19 years ago   •   2 min read

By Marcia Kadanoff

There are three main ways to improve campaign ROI within a customer segment:


Today, it is not uncommon to have the cost of new customer acquisition exceed what you will see in profits off the first purchase from a new customer. The way the major networks and publishers are pricing advertising vehicles has a lot to do with this.

So one way to improve ROI is to look at ways to reduce new customer acquisition (NCA) costs.

Many clients start out thinking that direct marketing and even some forms of interactive advertising are more expensive for NCA purposes than advertising. They are right on this, but only to a point. Often this misperception happens because clients are relying on the wrong metrics. “Cost per” calculations look only at the cost of a given media but do not look at the revenue or contribution side of the equation. The result is that you are constantly spending less to bring in more and more customers. The customers you get may be very poor quality, however, and eventually this destroys your franchise, or the ability of the business to drive repeat sales year after year.

A better strategy is to build a Market-Mix Model and determine the optimal mix of media that will drive new customer acquisition costs down while optimizing your total return on customers.

With these models in hand, we can quickly see that while advertising looks less expensive initially on a “cost per” basis, advertising does not always work so well when it comes to acquiring high value customers, the kind of customers why buy from you once and again. With business-to-business clients, we generally find that the least expensive way to create new customers is using key words followed by properly targeted direct marketing. General advertising runs a poor third to these media choices.

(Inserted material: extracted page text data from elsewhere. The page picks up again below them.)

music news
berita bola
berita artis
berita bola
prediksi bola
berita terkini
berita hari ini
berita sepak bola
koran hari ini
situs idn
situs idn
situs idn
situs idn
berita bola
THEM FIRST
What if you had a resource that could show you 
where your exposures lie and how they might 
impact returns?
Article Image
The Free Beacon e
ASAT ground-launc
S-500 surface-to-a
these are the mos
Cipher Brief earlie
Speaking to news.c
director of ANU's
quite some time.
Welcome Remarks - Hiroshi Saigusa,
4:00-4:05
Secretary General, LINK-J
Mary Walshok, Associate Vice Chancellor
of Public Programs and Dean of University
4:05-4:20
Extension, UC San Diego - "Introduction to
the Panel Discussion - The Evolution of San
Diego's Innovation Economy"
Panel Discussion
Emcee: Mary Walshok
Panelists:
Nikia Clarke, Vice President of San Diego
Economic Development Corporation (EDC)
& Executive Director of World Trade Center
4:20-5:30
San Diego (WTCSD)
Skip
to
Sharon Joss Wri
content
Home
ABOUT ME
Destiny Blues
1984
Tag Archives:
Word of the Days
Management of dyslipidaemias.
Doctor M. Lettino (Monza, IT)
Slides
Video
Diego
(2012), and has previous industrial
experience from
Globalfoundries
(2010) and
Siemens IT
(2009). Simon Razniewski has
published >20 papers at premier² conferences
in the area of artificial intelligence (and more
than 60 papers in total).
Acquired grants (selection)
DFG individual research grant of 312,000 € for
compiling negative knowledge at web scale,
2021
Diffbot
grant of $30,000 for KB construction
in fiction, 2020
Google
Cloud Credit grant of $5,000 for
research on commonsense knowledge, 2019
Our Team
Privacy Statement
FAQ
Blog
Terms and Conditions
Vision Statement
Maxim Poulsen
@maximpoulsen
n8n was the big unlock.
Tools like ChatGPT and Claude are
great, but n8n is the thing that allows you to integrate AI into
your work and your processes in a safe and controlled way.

In most market sectors, marketing ROI is heavily influenced by what happens after the initial purchase. To increase ROI, look for ways to reduce the purchase interval between the first purchase and the next sale (“R” or recency), to encourage customers to buy more often (“F” or frequency) or to increase the size of the average sale by migrating customers to more expensive products in your portfolio (“M” or monetary value). Likewise, anything you can do to increase the likelihood that a customer will stay with you beyond the initial sale will increase the return on investment.